A descriptive framework

Bo Xiao and Izak Benbasat have made an extensive effort to integrate existing work on user-centric recommender system evaluation in a framework in their 2007 paper titled "e-Commerce Product Recommendation Agents: Use, Characteristics, and Impacts". Although the paper focuses mainly on the body of research available in the field Information Systems, it also includes some work from the Human-Computer Interaction and Recommender Systems fields.

An integrative framework

Bart Knijnenburg et al. provide an evaluation framework that can be used as a guideline conducting and analyzing quantitative user-centric research on recommender systems. Their approach focuses on quantitative user experiments or field trials, and includes subjective as well as objective evaluation measures. Specifically, it reasons that objective system aspect, as perceived by the user (subjective system aspects), impact their attitude (user experience) and behavior (interaction). Attitude and behavior are also influenced by personal and situational characteristics. The framework by Knijnenburg et al. is not meant as a standardized evaluation metric to provide a "experience score" for a single recommender system, but as a guideline for controlled experiments that compare two or more systems that systematically differ in one or more objective system aspects. Using the framework, researchers can measure and explain the influence of these system aspects on the user experience.

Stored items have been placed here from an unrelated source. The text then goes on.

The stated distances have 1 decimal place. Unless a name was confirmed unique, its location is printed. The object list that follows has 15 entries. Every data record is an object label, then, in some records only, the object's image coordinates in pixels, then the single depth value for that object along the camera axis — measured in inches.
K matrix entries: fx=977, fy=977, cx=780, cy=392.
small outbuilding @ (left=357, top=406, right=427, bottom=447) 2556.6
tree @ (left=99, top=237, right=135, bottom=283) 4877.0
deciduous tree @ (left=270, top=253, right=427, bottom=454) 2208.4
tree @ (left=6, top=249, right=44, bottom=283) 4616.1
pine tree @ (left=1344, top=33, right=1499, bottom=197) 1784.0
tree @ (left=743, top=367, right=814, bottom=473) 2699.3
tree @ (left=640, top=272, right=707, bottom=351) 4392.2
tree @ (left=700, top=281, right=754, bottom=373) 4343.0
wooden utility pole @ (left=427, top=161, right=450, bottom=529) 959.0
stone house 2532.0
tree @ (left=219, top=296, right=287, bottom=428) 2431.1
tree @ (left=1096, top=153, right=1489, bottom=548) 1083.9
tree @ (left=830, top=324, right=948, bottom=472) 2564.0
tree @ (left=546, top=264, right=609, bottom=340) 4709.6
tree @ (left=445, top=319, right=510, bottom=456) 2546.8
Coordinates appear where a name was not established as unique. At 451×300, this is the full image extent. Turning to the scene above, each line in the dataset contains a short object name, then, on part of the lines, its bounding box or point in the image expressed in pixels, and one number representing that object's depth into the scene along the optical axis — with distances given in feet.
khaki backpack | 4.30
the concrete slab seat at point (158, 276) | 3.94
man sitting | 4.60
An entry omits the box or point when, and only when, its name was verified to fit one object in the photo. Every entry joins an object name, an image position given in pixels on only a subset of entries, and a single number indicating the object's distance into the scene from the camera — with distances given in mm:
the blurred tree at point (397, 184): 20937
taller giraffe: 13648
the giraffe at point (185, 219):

A multi-dimensional metric

Pearl Pu and Li Chen provide also provide a user-centric evaluation framework for recommender systems. In contrast to Knijnenburg et al., they provide a specific list of questionnaire that can be used to provide a standardized, multi-dimensional evaluation of a recommender system. The framework breaks down into perceived system qualities (recommendation quality, interaction adequacy, interface adequacy; similar to Knijnenburg et al.'s subjective system aspects), beliefs (perceived ease of use, perceived usefulness, and control and transparency; in Knijnenburg et al.'s framework these are divided over subjective system aspects and experience), attitudes (a more generic evaluation of the user experience in terms of satisfaction and trust; similar to Knijnenburg et al.'s experience), and behavioral intentions (intention to use and return to the system; partly similar to Knijnenburg et al.'s interaction).

Benefits of using a framework

A recommender systems framework can be used to integrate existing and new research under a common denominator. Standardized terms can be used to compare research findings and to uncover gaps or inconsistencies in existing work. If a framework is adequately validated, it allows for a more robust measurement of subjective concepts, and the possibility to simplify evaluation.